Directions for this task:
Every line of the listing that contains the word "Many" is to be copied out.

━━ Source records

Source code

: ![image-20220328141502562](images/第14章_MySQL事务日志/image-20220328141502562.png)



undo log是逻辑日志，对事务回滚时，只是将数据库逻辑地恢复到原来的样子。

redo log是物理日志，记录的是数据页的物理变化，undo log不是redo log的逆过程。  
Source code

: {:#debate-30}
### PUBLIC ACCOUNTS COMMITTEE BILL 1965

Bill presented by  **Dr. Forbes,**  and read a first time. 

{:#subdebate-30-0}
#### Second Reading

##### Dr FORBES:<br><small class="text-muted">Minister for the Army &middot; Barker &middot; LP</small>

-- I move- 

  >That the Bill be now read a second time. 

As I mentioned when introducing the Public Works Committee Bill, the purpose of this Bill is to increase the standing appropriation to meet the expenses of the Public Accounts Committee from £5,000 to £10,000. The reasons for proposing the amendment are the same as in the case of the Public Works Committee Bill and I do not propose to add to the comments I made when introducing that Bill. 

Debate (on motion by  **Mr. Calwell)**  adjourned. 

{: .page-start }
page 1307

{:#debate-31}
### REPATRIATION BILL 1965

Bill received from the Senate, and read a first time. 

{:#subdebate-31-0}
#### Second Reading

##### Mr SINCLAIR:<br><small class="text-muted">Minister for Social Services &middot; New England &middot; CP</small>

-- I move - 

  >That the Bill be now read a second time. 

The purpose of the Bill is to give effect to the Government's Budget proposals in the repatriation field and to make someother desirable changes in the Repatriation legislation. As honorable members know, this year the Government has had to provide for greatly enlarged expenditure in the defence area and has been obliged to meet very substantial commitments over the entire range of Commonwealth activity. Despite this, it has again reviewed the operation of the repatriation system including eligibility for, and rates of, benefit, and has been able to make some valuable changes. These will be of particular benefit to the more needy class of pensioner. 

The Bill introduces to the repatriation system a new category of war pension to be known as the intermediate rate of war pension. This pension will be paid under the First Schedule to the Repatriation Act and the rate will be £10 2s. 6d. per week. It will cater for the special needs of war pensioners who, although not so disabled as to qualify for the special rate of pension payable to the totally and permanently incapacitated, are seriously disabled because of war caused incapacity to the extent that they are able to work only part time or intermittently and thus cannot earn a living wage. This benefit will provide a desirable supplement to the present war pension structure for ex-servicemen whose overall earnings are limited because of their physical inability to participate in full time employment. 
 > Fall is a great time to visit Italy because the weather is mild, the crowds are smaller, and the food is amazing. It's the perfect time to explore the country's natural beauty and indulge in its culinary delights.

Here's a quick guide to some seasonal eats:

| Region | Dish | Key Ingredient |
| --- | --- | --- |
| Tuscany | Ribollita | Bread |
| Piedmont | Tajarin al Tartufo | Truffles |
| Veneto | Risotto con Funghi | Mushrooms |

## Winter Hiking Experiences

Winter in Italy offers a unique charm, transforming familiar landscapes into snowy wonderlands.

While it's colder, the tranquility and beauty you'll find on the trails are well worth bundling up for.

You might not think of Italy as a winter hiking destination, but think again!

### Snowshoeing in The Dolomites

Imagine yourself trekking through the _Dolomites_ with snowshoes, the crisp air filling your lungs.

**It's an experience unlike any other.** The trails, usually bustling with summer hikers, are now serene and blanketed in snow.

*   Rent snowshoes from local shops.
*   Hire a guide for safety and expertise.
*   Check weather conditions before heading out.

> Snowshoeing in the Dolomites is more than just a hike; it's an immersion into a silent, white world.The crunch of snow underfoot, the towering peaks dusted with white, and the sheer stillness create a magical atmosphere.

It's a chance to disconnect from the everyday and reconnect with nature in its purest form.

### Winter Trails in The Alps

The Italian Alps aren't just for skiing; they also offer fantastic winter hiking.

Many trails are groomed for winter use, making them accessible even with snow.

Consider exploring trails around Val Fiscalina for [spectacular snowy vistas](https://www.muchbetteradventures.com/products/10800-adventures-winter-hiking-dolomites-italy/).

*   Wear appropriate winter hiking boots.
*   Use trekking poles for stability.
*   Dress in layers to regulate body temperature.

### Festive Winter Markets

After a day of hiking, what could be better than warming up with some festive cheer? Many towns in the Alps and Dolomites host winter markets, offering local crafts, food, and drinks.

━━━━

Your response:
Many trails are groomed for winter use, making them accessible even with snow.
After a day of hiking, what could be better than warming up with some festive cheer? Many towns in the Alps and Dolomites host winter markets, offering local crafts, food, and drinks.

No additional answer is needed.